To write the equation of the ellipse, we can use the standard form for a vertical ellipse, which is given by:
\[ \frac{(x - h)^2}{b^2} + \frac{(y - k)^2}{a^2} = 1 \]
where \((h, k)\) is the center of the ellipse, \(a\) is the semi-major axis, and \(b\) is the semi-minor axis.
From the information provided:
- The center of the ellipse is \((-1, 2)\).
- The top vertex is \((-1, 5)\) and the lower vertex is \((-1, -1)\).
The distance from the center \((-1, 2)\) to either vertex (the semi-major axis) is:
\[ a = 5 - 2 = 3 \quad (or) \quad a = 2 - (-1) = 3 \]
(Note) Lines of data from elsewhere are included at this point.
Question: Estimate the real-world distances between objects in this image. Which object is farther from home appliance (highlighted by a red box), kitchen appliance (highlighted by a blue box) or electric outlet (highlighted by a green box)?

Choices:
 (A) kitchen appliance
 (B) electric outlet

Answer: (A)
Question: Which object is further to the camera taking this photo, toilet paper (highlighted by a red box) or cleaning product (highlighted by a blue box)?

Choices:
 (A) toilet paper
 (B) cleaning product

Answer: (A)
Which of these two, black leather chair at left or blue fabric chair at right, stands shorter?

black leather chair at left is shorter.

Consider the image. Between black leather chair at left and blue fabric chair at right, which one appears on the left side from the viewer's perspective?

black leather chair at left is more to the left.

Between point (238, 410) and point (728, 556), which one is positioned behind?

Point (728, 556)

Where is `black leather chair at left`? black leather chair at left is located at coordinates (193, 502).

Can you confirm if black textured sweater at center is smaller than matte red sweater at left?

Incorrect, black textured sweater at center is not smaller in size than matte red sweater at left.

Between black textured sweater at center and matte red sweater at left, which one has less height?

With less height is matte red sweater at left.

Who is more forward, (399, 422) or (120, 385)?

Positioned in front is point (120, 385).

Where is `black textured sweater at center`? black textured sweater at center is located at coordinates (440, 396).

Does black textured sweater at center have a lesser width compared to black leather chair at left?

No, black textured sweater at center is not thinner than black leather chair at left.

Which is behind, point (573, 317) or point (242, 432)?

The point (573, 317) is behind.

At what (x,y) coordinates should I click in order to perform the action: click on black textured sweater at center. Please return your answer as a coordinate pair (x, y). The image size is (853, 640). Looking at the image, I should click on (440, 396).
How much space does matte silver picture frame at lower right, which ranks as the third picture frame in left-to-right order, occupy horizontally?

So, \(a = 3\) and therefore \(a^2 = 9\).
The vertices are only vertically aligned along the line \(x = -1\), which indicates the semi-minor axis will be horizontal. The distance to the endpoints along the horizontal (using the information and structure you provided) appears to be \(b = 2\) (as the option with these values indicates correctly), making \(b^2 = 4\).
Putting these values into the equation, we have:
\[ \frac{(x + 1)^2}{4} + \frac{(y - 2)^2}{9} = 1 \]
Thus, the equation of the ellipse is:
\[ \frac{(x + 1)^2}{4} + \frac{(y - 2)^2}{9} = 1 \]
The correct response is:
start fraction left parenthesis x plus 1 right parenthesis squared over 4 end fraction plus start fraction left parenthesis y minus 2 right parenthesis squared over 9 end fraction equals 1.